In abwechselnd dazu vorkommenden Kapiteln befindet sich der Leser gemeinsam mit einem anderen Ich-Erzähler am „Ende der Welt“, einer von einer hohen Mauer umgebenen Stadt, in die man nur gelangt, wenn man beim Torwächter seinen Schatten abgibt. In der Stadt selbst hat alles und jeder seine spezielle Aufgabe. Die unseres Ich-Erzählers besteht darin, im Archiv aus Einhorn-Schädeln alte Träume zu lesen.
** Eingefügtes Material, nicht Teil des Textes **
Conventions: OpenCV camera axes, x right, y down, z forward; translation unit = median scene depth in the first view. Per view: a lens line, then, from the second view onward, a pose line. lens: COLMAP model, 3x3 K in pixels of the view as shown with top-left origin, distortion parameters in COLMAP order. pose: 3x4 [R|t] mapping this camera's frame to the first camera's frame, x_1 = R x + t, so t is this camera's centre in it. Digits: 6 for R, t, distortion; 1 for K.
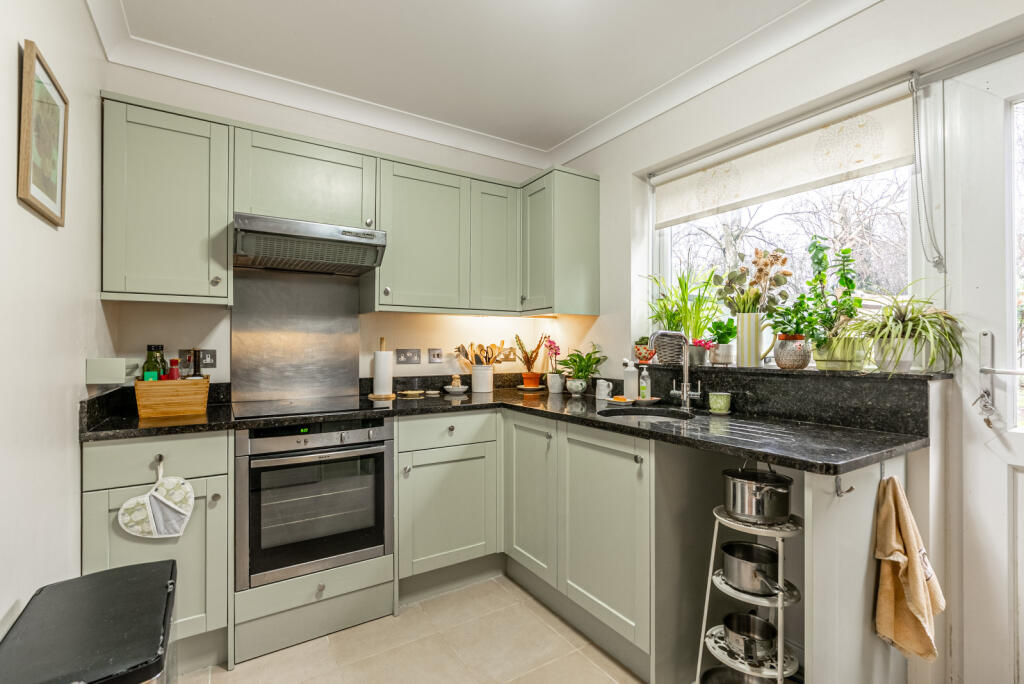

Was genau es damit auf sich hat, wird ihm selbst und den Lesern erst nach und nach klar.

Zu Beginn des Buches mochte ich die Wonderland-Kapitel viel lieber lesen, da mir die Welt, so verschieden sie doch in den Details von unserer auch ist, bekannt war. Es gab Taxis, Kioske, Zeitungen, … das ganz normale Leben, wie ich es kenne, plus ein paar Extras. In dieser Welt konnte ich mich orientieren und an die Seltsamkeiten herantasten, die dort herrschten. Auch der Ich-Erzähler war mir sympathischer. Er ist keineswegs ein Überheld, sondern versucht nur seine Aufgabe so gut es geht zu erfüllen und will ansonsten nur sein (zugegebenermaßen recht eintöniges und leeres) Leben leben.
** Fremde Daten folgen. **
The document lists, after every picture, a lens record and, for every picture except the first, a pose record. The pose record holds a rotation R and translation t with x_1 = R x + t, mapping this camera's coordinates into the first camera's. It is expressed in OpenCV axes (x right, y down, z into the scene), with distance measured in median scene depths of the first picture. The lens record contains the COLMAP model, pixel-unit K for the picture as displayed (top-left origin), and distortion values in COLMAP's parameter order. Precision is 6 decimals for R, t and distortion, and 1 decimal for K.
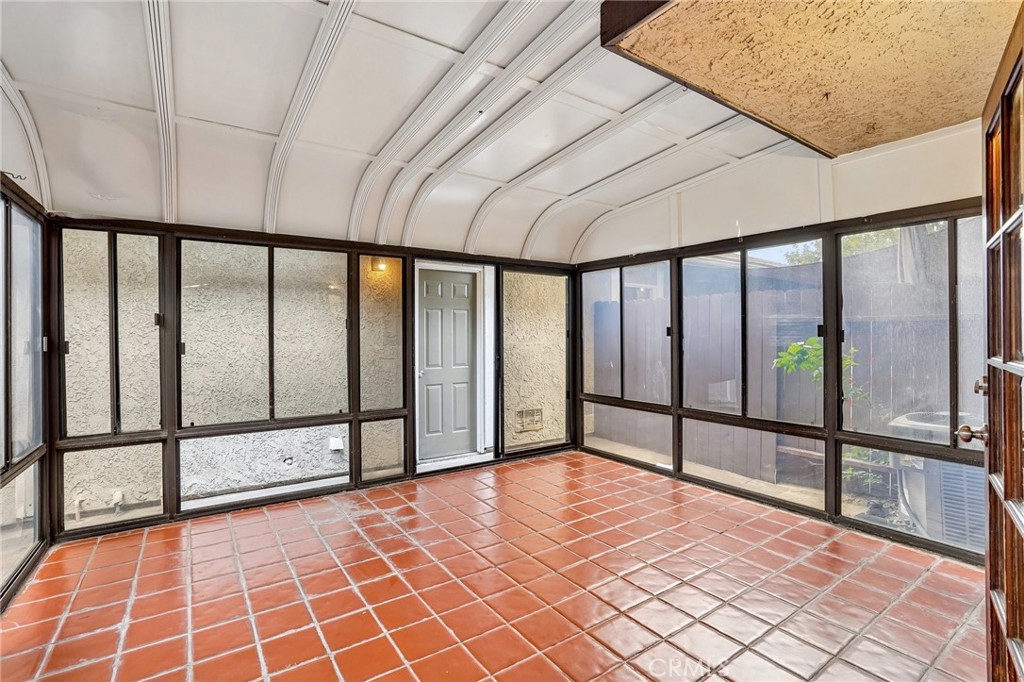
lens RADIAL K [[477.5, 0, 499.5], [0, 477.5, 334.0], [0, 0, 1]] dist [-0.019722, 0.007359]
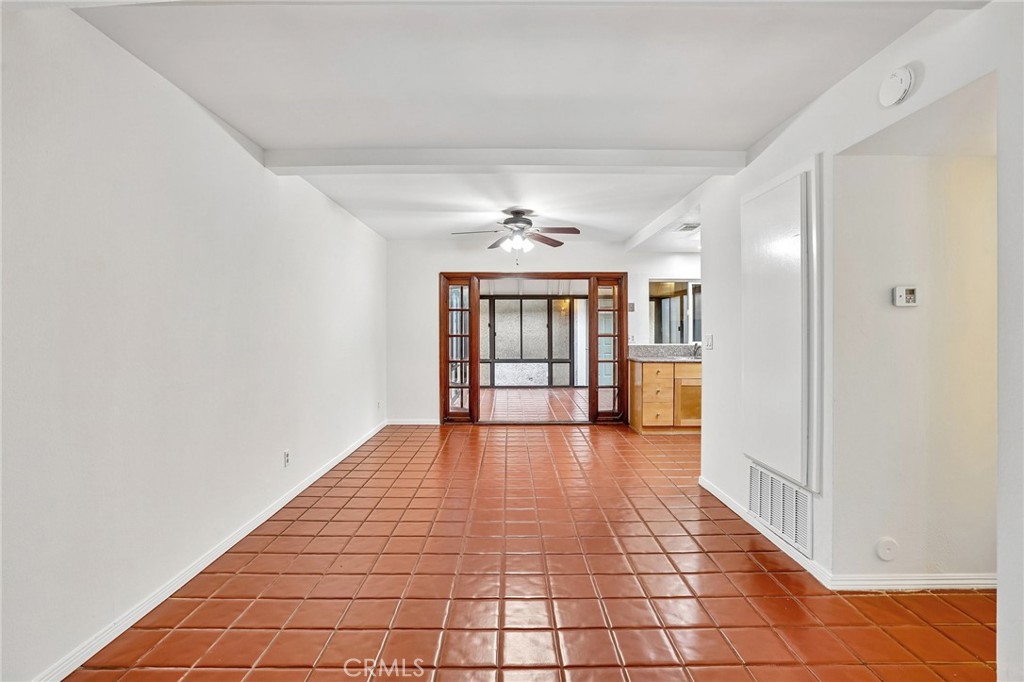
lens RADIAL K [[477.5, 0, 509.9], [0, 477.5, 333.9], [0, 0, 1]] dist [-0.019722, 0.007359]
pose [[0.839258, 0.005589, -0.543705, 1.009981], [0.000083, 0.999946, 0.010406, -0.003334], [0.543734, -0.008779, 0.839212, -1.430809]]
Doch je weiter die beiden Handlungsstränge voranschritten, desto mehr fand ich mich auch am „Ende der Welt“ zurecht und verstand ebenso wie dieser Ich-Erzähler die Regeln, die das Leben an diesem Ort bestimmen. Zudem kristallisierte sich langsam eine Vermutung heraus, wie die beiden unabhängigen Handlungsstränge doch miteinander zusammenhängen könnten und ich wurde immer gespannter auf Neuigkeiten vom „Ende der Welt“, so dass ich gegen Ende des Buches hin diese Kapitel herbeisehnte, während ich nur noch halbherzig die Geschehnisse im Wonderland verfolgte.

Weshalb ich dennoch vergleichsweise lange für diesen Roman brauchte („Kafka am Strand“ hatte ich in einem Rutsch ausgelesen), liegt vermutlich zum Einen an der zwar nicht spannungsarmen Handlung in Wonderland, die jedoch durch die ruhigen Kapitel vom „Ende der Welt“ immer wieder herab gekühlt wird, so dass insgesamt keine hohe Spannungskurve entstehen konnte bis kurz vor Schluss. Zum Zweiten ist der Erzählstil von beiden Ich-Erzählern eher ruhig und besonnen, genau wie ihre Charaktere. Sie stürzen sich nicht blind in Abenteuer, sondern sie wägen ihre Optionen ab und entscheiden sich lieber für die sichere Alternative als für die Gefahr.

Sehr gut gefallen hat mir an der Taschenbuchausgabe von btb, welche ich gelesen habe, dass die beiden unterschiedlichen Handlungsstränge auch in zwei verschiedenen Schriftarten abgedruckt waren.

Insgesamt komme ich für meinen zweiten Murakami auf gute 3,5 von 5 Einhornschädeln. Mal sehen, welcher Roman des Japaners mir als nächstes über den Weg läuft.